On Tue, Oct 30, 2007 at 02:22:10AM +0200, Rumen Bogdanovski wrote:
> Hi all,
> I just saw a patch for the proper timeout set at the backup for the
> received connections, well I want to share my opinion, since I have been
> messing with the very same code last several days.
> I think setting the timeout to 3 minutes for all received connections
> has a very good reason.
> IMHO setting a timeout of [IP_VS_TCP_S_ESTABLISHED] = 15*60*HZ is wrong
> since AFAIK there is no way for the master to inform the backup if a
> connection is closed or fin_wait or whatever. Connection sending is
> based on packet count, isn't it? So imagine A TCP connection lasting 3
> seconds which is going to hang on the backup for 15 more minutes. Now
> imagine 1000 connections lasting several seconds on the master hanging
> for 15 minutes on the backup. I think this timeout should be kept
> reasonably low to keep minimal number of hanging connections and
> reasonably high not to timeout until next update.
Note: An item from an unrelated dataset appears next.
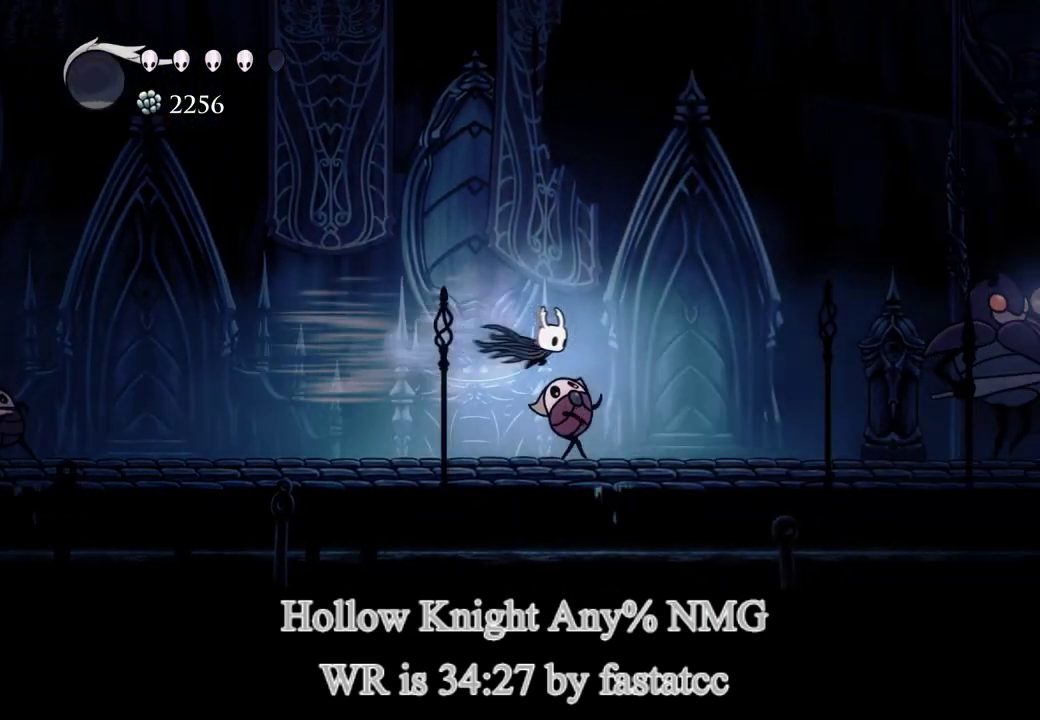
{"buttons": [], "left_stick": "down-right", "right_stick": "center", "button_events": [[33, "R1", "up"], [67, "TRIANGLE", "up"], [100, "R1", "down"], [133, "R1", "up"], [167, "L1", "up"]]}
> However if the backup takes over it will set the proper timeouts as
> defined in "static int xxx_timeouts[IP_VS_XXX_S_LAST+1]" for all the
> Well I might be wrong, but I just wanted point the attention of the
> people who know how everything works to this potential problem :)
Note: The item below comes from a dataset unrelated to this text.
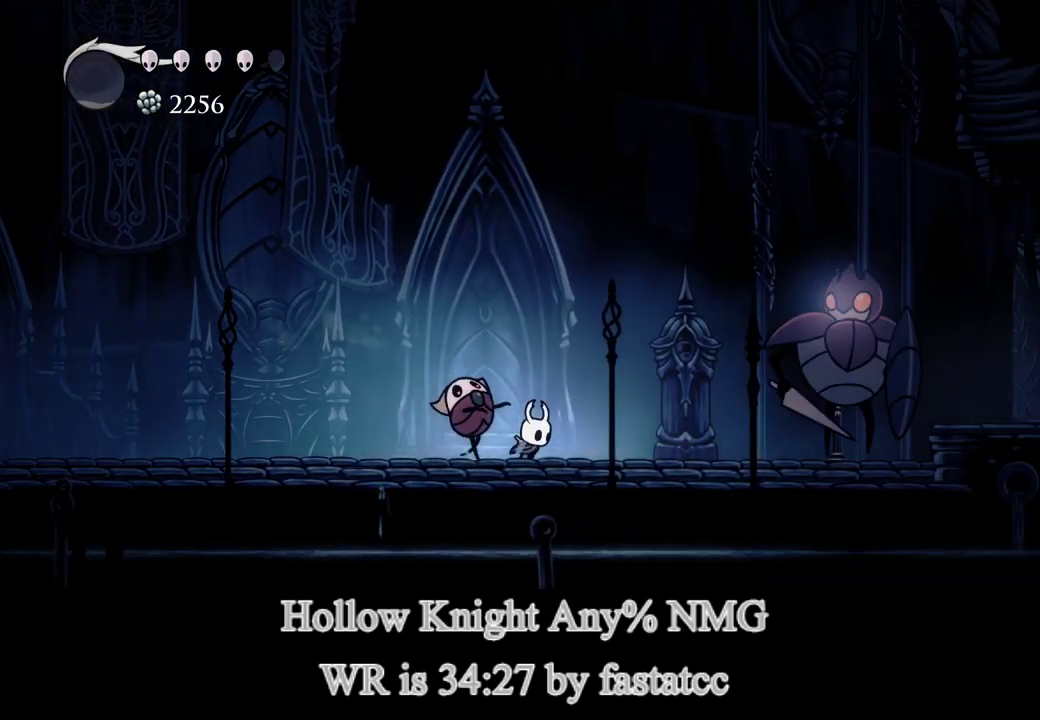
{"buttons": ["L1"], "left_stick": "down-right", "right_stick": "center", "button_events": [[200, "L1", "down"]]}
You are right that increasing the timeout will likely result in an
increased number of connections on the backup linux-director. But I'm
not entirely convinced that this is a problem as such. Not from a
memory point of view anyway. The connection entries themselves are very
small (~116 on i386) and even if you have millions of them its
still not a lot of memory.
In any case, this is just about changing the default value to something
that I believe is a bit more sane. As people have found problems
with the current default. I'm still open to the idea of the default
being configurable on the backup linux director and/or transmitted
via the synchronisation problem.
If however there are more serious problems created by having connection
entries lying around on the standby server that have been closed on
the master server, then thats probably not a problem that can be changed
by twiddling the timeout. Its probably a more fundamental problem.